DATASET RECORDS START
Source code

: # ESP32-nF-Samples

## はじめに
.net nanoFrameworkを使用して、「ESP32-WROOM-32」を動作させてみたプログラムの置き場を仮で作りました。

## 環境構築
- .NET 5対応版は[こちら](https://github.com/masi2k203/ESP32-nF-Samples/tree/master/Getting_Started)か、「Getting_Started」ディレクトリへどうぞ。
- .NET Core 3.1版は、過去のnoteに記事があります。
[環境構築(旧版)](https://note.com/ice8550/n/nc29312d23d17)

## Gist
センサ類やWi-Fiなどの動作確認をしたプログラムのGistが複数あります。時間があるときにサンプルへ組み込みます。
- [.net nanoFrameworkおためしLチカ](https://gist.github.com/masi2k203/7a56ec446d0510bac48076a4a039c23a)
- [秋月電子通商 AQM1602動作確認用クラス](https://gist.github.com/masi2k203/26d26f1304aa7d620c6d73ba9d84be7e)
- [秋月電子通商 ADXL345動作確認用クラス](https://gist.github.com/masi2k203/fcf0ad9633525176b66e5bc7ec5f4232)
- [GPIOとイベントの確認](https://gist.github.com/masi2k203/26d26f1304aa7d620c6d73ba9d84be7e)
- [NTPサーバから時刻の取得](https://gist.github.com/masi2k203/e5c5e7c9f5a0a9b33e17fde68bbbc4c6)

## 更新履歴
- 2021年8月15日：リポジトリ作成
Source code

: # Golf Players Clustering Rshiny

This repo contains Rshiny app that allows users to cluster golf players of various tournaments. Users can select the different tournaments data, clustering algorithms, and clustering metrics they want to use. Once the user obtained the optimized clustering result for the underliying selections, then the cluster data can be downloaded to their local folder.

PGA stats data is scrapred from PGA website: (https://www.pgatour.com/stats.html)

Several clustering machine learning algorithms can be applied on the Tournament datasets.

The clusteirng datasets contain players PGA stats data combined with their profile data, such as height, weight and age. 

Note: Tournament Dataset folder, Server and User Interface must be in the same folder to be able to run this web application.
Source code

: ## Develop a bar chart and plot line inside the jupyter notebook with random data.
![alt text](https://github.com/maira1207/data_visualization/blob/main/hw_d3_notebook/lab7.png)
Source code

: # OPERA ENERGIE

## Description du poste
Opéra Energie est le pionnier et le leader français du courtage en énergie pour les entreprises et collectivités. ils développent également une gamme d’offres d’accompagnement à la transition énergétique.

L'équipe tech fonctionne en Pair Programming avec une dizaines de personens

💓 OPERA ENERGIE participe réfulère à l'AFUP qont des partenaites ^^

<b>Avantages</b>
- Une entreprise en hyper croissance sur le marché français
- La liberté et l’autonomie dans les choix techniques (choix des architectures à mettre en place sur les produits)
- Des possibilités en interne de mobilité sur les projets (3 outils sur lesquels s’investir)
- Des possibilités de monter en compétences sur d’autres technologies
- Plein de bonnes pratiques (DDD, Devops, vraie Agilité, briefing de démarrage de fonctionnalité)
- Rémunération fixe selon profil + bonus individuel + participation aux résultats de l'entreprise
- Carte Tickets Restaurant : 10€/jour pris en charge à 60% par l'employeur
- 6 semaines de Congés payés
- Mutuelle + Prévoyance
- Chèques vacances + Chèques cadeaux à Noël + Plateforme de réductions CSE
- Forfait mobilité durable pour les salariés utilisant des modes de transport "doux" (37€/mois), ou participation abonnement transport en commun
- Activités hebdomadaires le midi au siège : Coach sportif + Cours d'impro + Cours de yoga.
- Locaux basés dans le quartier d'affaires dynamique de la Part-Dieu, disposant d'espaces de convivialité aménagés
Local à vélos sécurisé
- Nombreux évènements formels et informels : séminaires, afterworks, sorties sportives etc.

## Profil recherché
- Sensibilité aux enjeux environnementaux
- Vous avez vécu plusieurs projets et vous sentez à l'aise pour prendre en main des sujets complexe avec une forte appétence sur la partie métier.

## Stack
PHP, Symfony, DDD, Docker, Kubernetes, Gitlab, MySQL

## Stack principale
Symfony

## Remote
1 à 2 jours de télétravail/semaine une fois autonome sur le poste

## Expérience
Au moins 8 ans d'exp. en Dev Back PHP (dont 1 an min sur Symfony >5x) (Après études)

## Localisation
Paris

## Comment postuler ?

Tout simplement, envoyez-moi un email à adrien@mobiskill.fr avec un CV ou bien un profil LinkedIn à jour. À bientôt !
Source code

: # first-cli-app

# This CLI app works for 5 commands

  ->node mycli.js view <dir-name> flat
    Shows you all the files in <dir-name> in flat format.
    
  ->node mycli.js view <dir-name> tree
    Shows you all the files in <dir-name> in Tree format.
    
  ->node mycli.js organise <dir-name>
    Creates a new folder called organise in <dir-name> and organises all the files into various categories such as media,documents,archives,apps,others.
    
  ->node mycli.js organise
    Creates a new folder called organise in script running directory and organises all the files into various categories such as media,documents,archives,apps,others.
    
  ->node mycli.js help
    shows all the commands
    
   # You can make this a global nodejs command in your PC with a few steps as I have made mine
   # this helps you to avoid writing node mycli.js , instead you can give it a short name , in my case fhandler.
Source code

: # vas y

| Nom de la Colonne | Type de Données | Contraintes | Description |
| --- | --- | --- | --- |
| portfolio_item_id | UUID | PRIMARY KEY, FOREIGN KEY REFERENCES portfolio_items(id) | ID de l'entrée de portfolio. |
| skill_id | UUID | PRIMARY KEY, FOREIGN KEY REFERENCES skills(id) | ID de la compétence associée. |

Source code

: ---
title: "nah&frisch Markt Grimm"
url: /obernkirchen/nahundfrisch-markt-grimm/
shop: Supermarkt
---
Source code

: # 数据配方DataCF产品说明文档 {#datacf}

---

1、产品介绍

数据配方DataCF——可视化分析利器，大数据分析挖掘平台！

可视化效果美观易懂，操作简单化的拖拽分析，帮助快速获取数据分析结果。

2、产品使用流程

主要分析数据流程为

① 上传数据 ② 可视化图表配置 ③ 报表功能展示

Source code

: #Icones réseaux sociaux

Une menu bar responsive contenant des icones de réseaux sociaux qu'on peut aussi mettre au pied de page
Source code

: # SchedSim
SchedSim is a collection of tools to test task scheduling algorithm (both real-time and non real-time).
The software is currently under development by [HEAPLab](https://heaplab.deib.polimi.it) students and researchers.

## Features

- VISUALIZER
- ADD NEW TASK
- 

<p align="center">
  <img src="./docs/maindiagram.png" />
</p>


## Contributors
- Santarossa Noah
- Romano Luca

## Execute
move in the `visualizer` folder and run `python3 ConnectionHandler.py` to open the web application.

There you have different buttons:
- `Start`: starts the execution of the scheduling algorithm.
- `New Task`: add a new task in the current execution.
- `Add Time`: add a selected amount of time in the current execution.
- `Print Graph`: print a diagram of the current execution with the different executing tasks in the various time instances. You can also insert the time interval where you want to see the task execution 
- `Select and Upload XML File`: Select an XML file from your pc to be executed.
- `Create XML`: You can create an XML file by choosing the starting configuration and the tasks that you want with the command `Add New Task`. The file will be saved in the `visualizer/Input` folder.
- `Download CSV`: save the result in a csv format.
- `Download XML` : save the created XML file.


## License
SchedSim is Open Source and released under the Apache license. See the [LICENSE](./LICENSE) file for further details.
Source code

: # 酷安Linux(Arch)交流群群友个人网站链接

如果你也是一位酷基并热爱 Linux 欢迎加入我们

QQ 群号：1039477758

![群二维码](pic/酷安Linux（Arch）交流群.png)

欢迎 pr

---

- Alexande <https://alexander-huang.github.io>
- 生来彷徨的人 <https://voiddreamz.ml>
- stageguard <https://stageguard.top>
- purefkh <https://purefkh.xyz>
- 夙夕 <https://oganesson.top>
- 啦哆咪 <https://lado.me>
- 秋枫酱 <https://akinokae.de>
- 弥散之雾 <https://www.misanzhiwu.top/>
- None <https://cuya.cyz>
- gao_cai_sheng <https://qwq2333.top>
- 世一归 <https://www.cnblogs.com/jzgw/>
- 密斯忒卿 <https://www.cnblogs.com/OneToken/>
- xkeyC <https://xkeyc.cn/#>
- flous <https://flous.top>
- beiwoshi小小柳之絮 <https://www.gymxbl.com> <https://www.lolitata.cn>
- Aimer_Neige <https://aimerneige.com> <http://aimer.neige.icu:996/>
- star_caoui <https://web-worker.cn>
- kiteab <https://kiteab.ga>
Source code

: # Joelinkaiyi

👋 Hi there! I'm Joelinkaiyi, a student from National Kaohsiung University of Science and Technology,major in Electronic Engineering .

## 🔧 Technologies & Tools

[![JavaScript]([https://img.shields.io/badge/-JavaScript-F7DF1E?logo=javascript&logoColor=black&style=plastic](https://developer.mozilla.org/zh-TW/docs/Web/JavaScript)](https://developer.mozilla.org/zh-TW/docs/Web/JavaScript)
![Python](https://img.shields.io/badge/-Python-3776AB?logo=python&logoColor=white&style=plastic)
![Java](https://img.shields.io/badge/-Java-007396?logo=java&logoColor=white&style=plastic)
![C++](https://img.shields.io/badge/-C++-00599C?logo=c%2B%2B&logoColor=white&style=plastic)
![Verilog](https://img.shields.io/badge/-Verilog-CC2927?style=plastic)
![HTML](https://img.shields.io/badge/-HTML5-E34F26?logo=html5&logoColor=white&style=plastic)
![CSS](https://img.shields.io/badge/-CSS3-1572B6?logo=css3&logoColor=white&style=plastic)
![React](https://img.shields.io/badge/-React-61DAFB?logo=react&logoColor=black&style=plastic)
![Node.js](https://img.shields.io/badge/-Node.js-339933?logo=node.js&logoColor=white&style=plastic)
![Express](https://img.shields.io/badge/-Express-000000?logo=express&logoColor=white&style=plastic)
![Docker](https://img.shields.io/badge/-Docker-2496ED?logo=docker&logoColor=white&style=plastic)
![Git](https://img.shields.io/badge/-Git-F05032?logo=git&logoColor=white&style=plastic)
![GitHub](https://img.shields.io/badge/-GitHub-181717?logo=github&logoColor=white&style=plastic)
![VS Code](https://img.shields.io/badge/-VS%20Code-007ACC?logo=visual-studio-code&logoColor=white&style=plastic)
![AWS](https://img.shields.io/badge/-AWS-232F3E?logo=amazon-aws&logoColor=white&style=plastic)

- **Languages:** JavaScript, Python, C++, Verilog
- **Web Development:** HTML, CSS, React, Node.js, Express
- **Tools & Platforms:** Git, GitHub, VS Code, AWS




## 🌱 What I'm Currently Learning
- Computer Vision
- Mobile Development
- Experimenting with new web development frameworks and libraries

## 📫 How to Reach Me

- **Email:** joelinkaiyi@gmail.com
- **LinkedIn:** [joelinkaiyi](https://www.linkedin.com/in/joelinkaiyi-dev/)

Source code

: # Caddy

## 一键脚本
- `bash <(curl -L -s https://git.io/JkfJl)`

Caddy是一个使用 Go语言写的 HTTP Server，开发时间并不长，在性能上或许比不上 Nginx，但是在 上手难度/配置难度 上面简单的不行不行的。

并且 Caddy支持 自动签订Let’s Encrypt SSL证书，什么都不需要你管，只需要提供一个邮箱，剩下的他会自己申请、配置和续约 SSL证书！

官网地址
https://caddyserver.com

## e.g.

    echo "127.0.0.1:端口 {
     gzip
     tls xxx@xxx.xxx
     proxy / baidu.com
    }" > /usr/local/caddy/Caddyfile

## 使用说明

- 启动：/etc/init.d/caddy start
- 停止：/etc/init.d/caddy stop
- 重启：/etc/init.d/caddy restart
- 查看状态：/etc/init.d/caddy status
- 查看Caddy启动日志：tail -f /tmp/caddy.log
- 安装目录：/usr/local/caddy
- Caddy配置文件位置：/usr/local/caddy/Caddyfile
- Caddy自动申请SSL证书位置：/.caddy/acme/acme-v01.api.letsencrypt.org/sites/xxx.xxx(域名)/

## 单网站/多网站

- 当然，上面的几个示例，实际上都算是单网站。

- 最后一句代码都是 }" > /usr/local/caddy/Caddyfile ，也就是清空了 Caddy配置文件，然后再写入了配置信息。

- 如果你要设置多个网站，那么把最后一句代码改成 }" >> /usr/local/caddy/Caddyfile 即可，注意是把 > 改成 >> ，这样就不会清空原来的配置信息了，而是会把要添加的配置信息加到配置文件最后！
DATASET RECORDS END
• WORK ITEM: Select every line of the records holding the string "into".

• RESPONSE TO THE EXERCISE:
    Creates a new folder called organise in <dir-name> and organises all the files into various categories such as media,documents,archives,apps,others.
    Creates a new folder called organise in script running directory and organises all the files into various categories such as media,documents,archives,apps,others.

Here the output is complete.